* _Fragmento para leer_
####################

Pequeñas montañas


A veces coger pensamientos y plasmarlos en un papel se siente como cuando, cada mucho tiempo, una de esas grandes agencias de inteligencia desclasifica documentos que atañen a todo el mundo, pero que sólo conocían unos pocos. Mis pensamientos atañen a unos pocos y al final resulta que ya los conocía todo el mundo, pero eso no quita que la sensación que tengo al dejarlos ir sea la de estar abriendo una caja que estaba llena de oscuridad. A veces pienso que, a medida que los días se van haciendo más cortos, mis pilas se van gastando: que empiezo el año, en realidad, a mediados de febrero, cuando las cosas ya no parecen tan tristes porque están un año más lejos que antes, y que lo empiezo como esos zapatos blancos a estrenar, que a medida que el tiempo pasa y uno los usa, se desgastan y se vuelven negros, y que ya para cuando llega diciembre no tengo zapatos, ni pilas. Y en enero simplemente hiberno, cargando con el cansancio acumulado de desfallecer año tras año.

####################

* _Datos registrados_
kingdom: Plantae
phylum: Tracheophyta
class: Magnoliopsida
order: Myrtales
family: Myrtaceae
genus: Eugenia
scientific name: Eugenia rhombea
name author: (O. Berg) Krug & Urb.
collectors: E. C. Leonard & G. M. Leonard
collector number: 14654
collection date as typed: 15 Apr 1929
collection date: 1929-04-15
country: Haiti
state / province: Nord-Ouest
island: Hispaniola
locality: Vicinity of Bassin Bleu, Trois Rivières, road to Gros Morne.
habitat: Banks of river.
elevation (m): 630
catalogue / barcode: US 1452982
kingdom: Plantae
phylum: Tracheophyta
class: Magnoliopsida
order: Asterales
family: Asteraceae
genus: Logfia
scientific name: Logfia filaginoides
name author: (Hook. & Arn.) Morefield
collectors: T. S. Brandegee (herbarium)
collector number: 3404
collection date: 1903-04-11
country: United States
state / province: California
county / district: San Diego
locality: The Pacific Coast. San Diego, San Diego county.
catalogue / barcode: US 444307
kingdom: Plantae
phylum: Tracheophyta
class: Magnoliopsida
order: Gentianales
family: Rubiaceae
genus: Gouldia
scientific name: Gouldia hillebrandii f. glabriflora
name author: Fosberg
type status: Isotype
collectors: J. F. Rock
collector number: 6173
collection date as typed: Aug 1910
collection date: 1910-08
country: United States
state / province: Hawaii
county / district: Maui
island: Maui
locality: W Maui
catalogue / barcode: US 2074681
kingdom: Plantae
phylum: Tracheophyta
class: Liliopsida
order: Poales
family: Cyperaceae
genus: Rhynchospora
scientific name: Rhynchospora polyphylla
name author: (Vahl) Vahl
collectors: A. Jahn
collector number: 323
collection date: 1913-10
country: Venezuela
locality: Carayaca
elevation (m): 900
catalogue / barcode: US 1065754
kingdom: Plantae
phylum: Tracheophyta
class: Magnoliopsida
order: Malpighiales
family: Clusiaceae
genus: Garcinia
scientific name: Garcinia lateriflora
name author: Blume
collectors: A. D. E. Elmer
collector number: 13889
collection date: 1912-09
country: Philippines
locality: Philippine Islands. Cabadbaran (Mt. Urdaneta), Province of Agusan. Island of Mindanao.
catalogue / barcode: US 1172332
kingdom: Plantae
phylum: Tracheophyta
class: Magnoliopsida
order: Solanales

####################

* _Para trabajar_
• 1. Responde estas preguntas sobre el fragmento:
(a) Al principio del fragmento, ¿con qué se compara el hecho de coger pensamientos y plasmarlos en un papel?
(b) ¿En qué momento se dice que empieza el año en realidad?
(c) ¿Qué se hace en enero, según la última oración?
• 2. Retoma el fragmento sobre el cansancio que se acumula a lo largo del año y continúalo a partir de su última oración.

* _Soluciones_
• 1.
(a) Con el momento en que una de esas grandes agencias de inteligencia desclasifica documentos que atañen a todo el mundo, pero que sólo conocían unos pocos.
(b) A mediados de febrero, cuando las cosas ya no parecen tan tristes porque están un año más lejos que antes.
(c) Simplemente hibernar, cargando con el cansancio acumulado de desfallecer año tras año.

• 2.
Cómo cansa cansarse. Y el monumento a Vittorio Emanuel, que es el altar de la patria, ahí, tan blanco y puesto ahí, al lado de la columna de Trajano, como si la sangre y los años no los separasen, como si no hubiesen muerto y muerto y muerto tantos y tantas en los dos minutos que hay del uno al otro. A quién se le ocurre. A quién.

No descarto que yo sea el que equivoca los conceptos -es decir, que esté conceptualmente equivocado-, pero no es primordial, primigenio, primerizo ni apremiante. Lo apremiante son las ganas que tiene la gente normal de no sentirse normal. Lo primordial es la urgencia de los primerizos de no parecerlo. Lo verdaderamente importante, más allá de las palabras, es el deseo de distanciarse de la masa a base de remedios artificiales que no hacen sino convertir al presuntamente distanciado en el eslabón más visible de la masa. A quién se le ocurre. Yo a veces mataría por la normalidad, y qué hay más normal que eso.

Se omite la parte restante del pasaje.